[Point tracking data]
---------------
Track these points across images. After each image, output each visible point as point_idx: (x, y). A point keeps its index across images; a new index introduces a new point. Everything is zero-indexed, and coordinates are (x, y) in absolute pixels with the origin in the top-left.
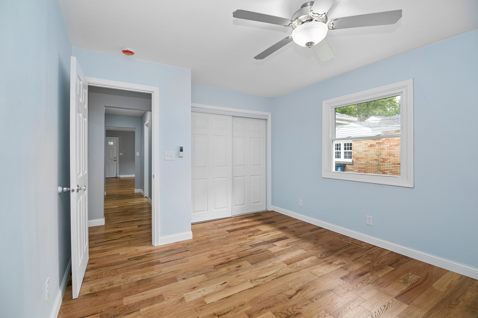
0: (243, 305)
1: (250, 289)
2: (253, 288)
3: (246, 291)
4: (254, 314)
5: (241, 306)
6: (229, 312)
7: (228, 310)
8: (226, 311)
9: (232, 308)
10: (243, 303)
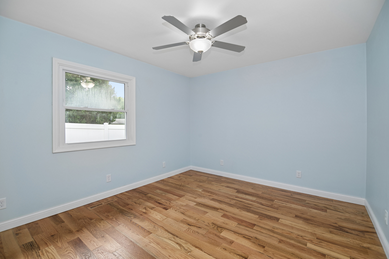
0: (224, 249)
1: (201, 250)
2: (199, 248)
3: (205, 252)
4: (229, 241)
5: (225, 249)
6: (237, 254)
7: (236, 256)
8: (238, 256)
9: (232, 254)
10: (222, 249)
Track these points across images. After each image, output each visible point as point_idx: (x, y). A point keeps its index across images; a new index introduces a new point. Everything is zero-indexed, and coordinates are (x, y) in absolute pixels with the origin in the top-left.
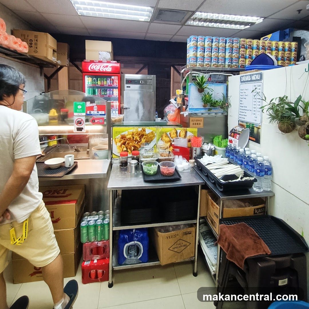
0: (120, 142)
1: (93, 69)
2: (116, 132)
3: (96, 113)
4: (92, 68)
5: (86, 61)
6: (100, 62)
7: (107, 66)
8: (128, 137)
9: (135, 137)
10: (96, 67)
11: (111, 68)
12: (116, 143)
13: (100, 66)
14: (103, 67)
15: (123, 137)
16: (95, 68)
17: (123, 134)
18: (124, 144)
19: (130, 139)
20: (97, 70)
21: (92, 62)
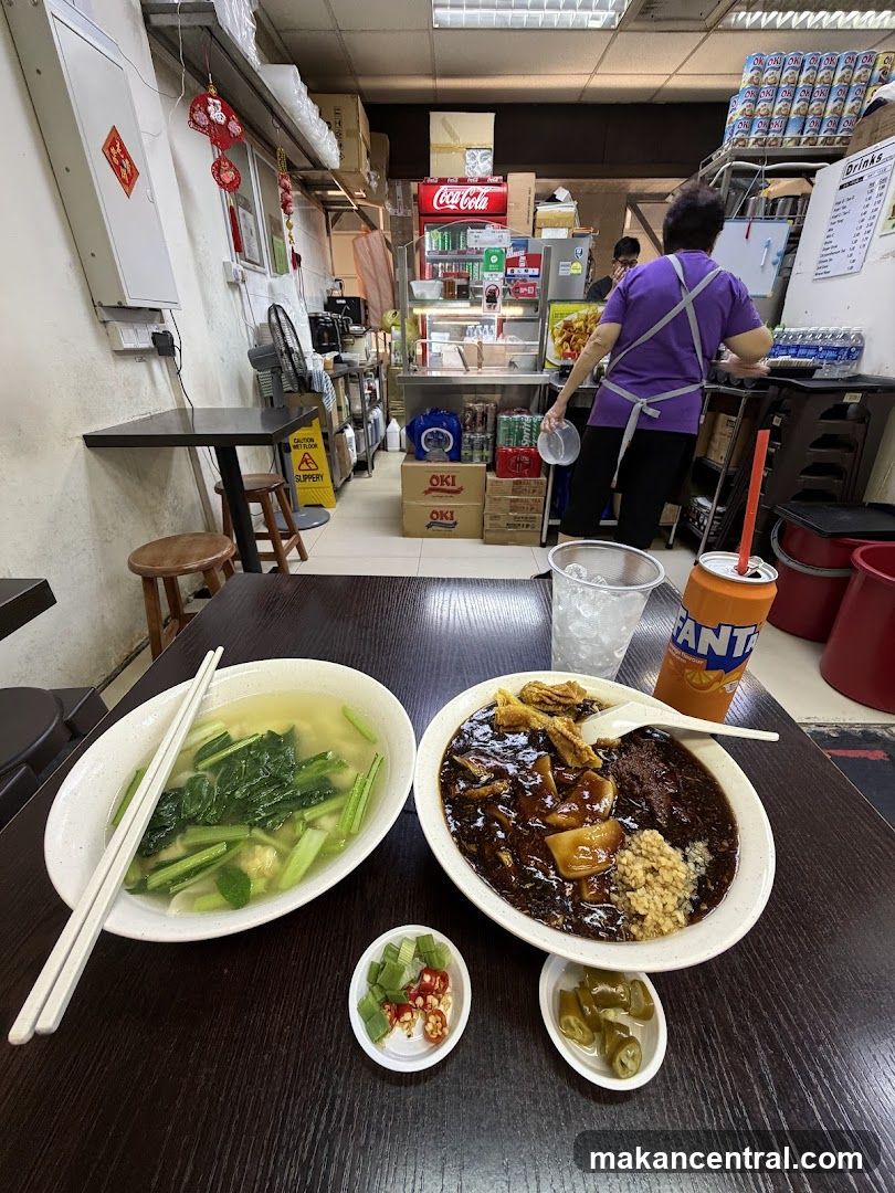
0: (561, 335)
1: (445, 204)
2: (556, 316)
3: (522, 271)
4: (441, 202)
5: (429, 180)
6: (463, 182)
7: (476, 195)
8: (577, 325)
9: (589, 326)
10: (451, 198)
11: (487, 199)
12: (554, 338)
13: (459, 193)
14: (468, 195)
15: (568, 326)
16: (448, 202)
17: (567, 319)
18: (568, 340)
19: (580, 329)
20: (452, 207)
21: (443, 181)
---------------
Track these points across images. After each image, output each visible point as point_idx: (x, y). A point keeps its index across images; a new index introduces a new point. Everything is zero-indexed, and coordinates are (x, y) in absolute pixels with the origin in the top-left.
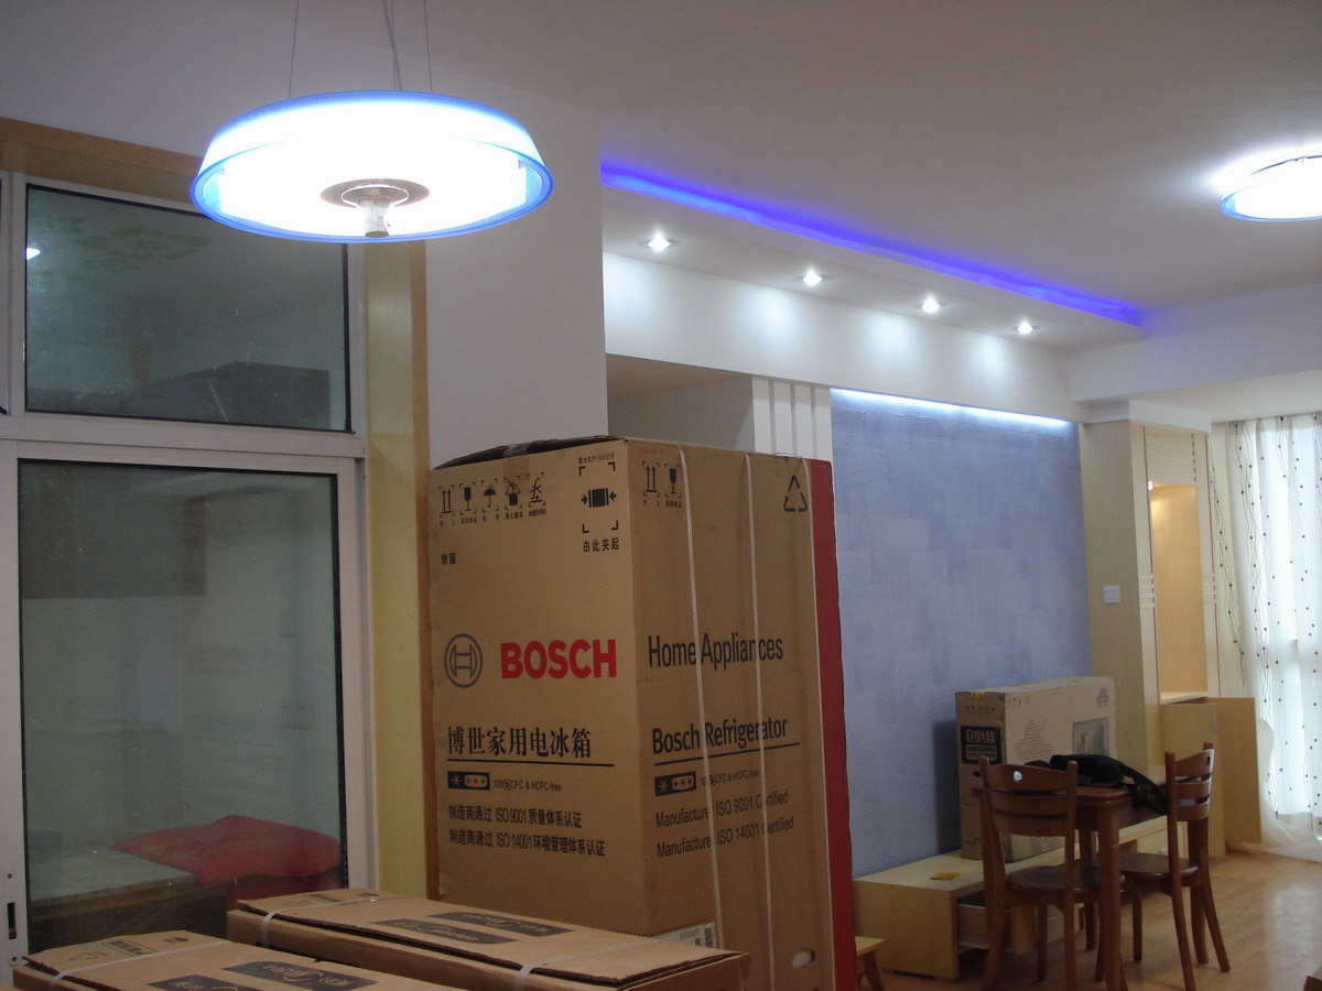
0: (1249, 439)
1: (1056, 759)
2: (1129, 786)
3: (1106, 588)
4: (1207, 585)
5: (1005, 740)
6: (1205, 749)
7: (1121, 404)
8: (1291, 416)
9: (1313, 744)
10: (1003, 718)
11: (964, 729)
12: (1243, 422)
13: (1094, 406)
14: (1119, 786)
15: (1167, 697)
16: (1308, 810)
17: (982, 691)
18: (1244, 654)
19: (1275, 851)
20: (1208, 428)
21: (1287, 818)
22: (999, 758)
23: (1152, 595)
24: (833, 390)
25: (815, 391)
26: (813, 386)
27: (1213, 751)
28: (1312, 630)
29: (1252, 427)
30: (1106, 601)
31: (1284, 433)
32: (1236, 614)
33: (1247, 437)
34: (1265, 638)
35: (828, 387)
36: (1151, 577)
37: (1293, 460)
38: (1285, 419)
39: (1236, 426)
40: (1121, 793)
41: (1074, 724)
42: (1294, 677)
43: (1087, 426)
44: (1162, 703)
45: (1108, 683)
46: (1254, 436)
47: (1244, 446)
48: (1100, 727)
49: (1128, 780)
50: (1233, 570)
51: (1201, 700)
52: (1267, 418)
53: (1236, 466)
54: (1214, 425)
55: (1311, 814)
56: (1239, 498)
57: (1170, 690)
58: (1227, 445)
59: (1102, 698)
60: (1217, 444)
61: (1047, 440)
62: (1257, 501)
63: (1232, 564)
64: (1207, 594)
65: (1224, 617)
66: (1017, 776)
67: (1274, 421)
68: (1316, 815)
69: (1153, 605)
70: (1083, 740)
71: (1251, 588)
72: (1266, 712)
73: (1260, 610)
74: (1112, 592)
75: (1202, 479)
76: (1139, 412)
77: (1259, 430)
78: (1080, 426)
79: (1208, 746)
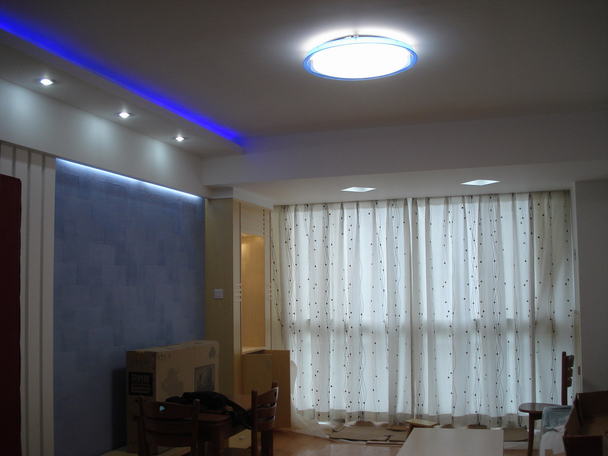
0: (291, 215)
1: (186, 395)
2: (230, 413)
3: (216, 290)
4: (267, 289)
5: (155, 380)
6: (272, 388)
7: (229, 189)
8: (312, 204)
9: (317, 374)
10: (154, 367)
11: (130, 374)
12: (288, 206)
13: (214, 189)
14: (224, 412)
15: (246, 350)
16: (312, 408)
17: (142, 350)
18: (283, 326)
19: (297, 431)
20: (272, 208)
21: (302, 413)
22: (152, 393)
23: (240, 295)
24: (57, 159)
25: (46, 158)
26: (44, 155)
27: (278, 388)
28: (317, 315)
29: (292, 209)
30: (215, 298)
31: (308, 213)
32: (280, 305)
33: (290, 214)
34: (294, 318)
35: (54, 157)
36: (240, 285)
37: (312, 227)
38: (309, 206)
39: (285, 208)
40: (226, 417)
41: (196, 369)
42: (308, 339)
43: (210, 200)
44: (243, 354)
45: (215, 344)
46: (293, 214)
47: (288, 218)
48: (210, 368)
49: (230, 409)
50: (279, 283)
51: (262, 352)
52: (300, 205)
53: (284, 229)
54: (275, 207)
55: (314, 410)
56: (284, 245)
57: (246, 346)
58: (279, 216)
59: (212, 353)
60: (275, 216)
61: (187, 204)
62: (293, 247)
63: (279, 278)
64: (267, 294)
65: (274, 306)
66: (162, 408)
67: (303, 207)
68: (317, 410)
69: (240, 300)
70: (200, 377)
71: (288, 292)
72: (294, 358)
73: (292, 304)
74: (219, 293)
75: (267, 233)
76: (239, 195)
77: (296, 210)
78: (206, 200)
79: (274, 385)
---------------
*TASK DESCRIPTION:* From the records above, repeat exactly the lines from the one with "45: (1108, 683)" through the one with "72: (1266, 712)", both included.

*RESULT:*
45: (1108, 683)
46: (1254, 436)
47: (1244, 446)
48: (1100, 727)
49: (1128, 780)
50: (1233, 570)
51: (1201, 700)
52: (1267, 418)
53: (1236, 466)
54: (1214, 425)
55: (1311, 814)
56: (1239, 498)
57: (1170, 690)
58: (1227, 445)
59: (1102, 698)
60: (1217, 444)
61: (1047, 440)
62: (1257, 501)
63: (1232, 564)
64: (1207, 594)
65: (1224, 617)
66: (1017, 776)
67: (1274, 421)
68: (1316, 815)
69: (1153, 605)
70: (1083, 740)
71: (1251, 588)
72: (1266, 712)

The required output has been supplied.